The study included 13 CML patients (7 males, 6 females, median age 37 yrs). Six were treated with imatinib at standard dosage (400 mg) and the remaining 7 at higher doses (> 400 mg). The median duration of imatinib therapy was 28 months (range 13 – 44 months).
The RANKL gene expression level was determined by Real-Time PCR using 1X Platinum SYBR Green qPCR SuperMix-UDG. Variations in RANKL gene expression level were estimated by comparing the values of 2−Δ Δ Ct obtained in CML patients at diagnosis and during imatinib treatment. For each of the tested cases the sample at diagnosis was utilized as calibrator and 28S rRNA was used as reference gene.
Eight (62%) patients showed a downregulation of RANKL gene expression, the fold decrease ranging from 0.01 to 0.47 as compared to the value at diagnosis; among these 8 patients, 6 (75%) were treated with imatinib at standard dosage. Instead, 5 (38%) patients showed an upregulation of RANKL, the gene expression fold increase ranging from 1.43 to 4.94 as compared to the gene level observed at CML onset; all these 5 patients were treated with high doses of imatinib. There was no association between RANKL expression and the duration of imatinib treatment.

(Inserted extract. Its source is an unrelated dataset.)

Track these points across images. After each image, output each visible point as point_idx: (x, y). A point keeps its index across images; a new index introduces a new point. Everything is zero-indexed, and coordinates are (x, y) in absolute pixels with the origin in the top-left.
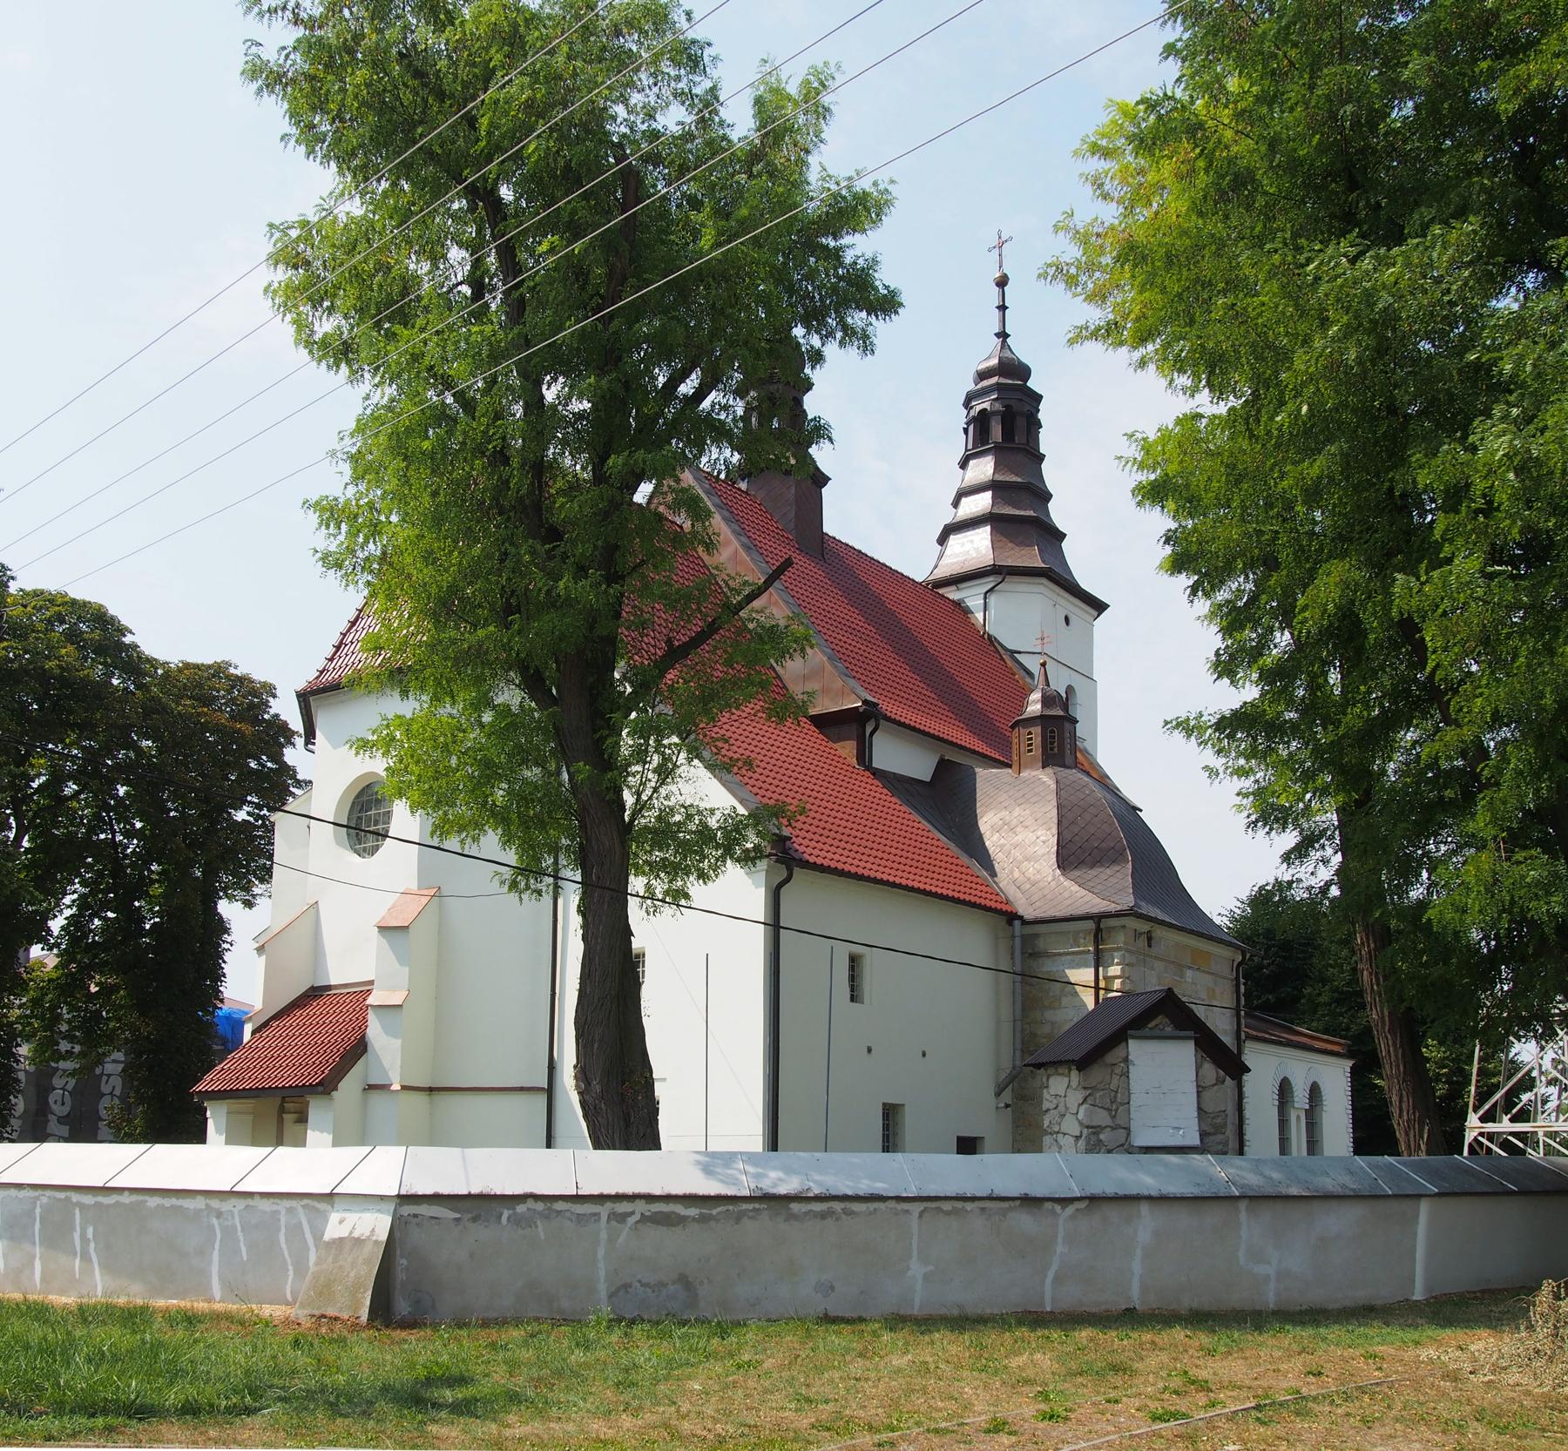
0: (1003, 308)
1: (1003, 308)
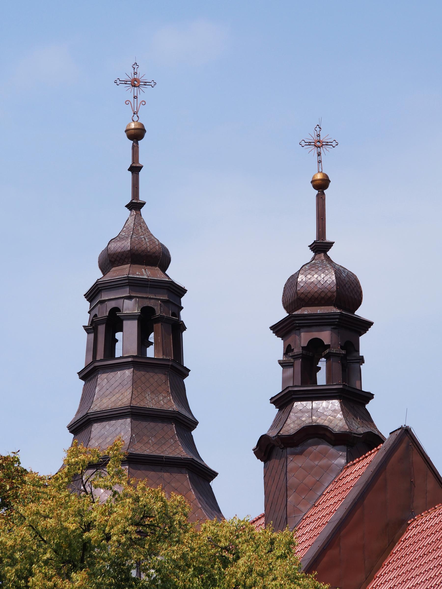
0: (320, 162)
1: (320, 162)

These findings suggest that imatinib mesylate could control RANKL expression. At standard dosage, imatinib can downregulate RANKL production. The RANKL upregulation observed in CML patients treated with high doses of imatinib could be explained by the possible activation of the immune system cells, such as T and B cells, induced by the tyrosine kinases inhibitor. Further studies are needed to verify the minimal effective dose of imatinib on RANKL expression, with the aim of administering it as an antiosteolytic agent in such diseases as osteoporosis, metastatic bone disease, and multiple myeloma.
Disclosure: No relevant conflicts of interest to declare.